After a Crown or Bridge
While you have a temporary crown or bridge in place, avoid hard or sticky food that could break or dislodge the temporary. If the temporary does come out, call us and in the meantime replace it gently using toothpaste as type of temporary cement – kind of a temporary temporary cement, if that makes sense. It is normal for gums to be slightly sore after the impression for a crown or bridge. For this, keep the area clean and rinse with Peroxyl or salt water. Ibuprofen helps greatly with this type of soreness.
After an Extraction
Keep pressure on the extraction site for one hour by biting on the gauze we will supply you. Take any pain medicine while you’re still numb, making sure to follow Dr. Ellenwood’s instructions for that particular prescription. If you continue to have bleeding after an hour, bite on a tea bag for another hour, and this should take care of it. The socket will normally seep a scant amount of blood for the rest of the day. If you have copious bleeding even after the tea bag, don’t hesitate to call us. Sometimes pain may return in 3-4 days; this is mostly a dry socket. If this happens, call us and we’ll have you come in to pack the dry socket which gives relief as the socket is healing. Dry sockets take 10 days to heal with or without treatment, but proper treatment will bring comfort back.

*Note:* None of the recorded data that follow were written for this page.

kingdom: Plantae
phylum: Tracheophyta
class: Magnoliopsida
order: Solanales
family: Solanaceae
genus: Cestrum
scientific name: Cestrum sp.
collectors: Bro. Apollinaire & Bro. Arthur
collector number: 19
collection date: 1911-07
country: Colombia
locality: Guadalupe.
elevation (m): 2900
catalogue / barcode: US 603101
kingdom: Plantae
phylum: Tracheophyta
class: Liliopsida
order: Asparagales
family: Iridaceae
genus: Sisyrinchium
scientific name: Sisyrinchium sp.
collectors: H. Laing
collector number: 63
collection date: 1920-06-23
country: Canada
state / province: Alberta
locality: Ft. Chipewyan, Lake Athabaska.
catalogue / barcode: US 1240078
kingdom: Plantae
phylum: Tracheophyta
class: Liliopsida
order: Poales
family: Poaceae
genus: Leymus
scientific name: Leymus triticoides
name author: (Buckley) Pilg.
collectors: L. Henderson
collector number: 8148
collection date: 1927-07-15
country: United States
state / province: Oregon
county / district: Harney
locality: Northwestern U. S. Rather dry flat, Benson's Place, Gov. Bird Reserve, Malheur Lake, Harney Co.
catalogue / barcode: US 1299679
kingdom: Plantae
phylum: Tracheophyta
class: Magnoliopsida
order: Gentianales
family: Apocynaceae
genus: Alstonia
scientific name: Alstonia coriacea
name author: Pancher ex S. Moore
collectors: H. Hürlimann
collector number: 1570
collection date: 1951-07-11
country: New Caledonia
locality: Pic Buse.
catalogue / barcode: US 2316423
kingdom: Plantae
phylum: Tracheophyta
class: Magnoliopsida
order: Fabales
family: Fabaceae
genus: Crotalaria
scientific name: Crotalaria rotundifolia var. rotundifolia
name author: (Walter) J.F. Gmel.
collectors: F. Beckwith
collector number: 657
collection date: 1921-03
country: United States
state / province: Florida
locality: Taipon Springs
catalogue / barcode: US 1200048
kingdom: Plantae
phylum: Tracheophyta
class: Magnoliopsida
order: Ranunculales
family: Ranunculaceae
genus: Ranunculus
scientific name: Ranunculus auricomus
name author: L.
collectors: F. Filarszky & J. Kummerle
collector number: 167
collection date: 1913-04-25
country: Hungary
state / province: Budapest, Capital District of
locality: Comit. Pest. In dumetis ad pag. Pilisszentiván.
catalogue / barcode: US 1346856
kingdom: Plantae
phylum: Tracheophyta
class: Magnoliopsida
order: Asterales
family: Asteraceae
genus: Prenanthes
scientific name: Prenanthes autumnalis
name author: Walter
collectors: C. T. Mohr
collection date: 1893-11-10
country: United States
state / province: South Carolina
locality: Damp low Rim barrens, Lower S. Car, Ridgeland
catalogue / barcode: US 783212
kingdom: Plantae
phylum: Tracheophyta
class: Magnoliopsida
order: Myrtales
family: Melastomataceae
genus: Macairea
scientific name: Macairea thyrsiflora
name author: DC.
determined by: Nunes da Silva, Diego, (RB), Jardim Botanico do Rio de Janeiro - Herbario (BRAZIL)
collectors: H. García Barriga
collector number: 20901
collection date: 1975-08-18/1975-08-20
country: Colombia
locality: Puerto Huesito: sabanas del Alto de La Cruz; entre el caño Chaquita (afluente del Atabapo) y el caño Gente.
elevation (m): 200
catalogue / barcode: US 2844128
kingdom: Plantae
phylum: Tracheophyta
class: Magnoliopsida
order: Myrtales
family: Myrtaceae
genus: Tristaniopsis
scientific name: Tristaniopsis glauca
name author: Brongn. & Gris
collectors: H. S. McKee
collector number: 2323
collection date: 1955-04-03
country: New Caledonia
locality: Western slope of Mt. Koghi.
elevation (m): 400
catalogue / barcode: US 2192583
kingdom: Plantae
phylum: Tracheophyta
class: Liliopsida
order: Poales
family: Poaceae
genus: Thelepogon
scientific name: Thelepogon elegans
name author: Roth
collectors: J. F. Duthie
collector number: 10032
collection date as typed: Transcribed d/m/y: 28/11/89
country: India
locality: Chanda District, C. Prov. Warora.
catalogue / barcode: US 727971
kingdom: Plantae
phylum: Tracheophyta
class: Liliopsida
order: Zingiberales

To prevent a dry socket, avoid smoking, drinking straws, and heavy rinsing and/or spitting for 2-3 days after the extraction. If you must smoke (and this would be an excellent time to quit), place a gauze over the extraction site and use only short, shallow puffs.
After Scaling and Root Planing (Deep Cleaning)
The main thing to do after scaling and root planing is to keep your gums clean. Plaque forms every 24 hours on teeth no matter who you are. Taking this plaque off by toothbrush, floss, and your prescribed rinse will keep the plaque from doing further damage and allow your gums time to heal and become less inflamed.
After a Root Canal
After a root canal, avoid eating on the affected tooth for about a week and even then, stay away from hard or sticky foods while the tooth is either temporized or waiting for a crown. For posterior teeth and some anterior teeth, a crown needs to be placed within three months to prevent tooth fracture. After the work of a root canal, we certainly don’t want to lose the tooth. What a waste!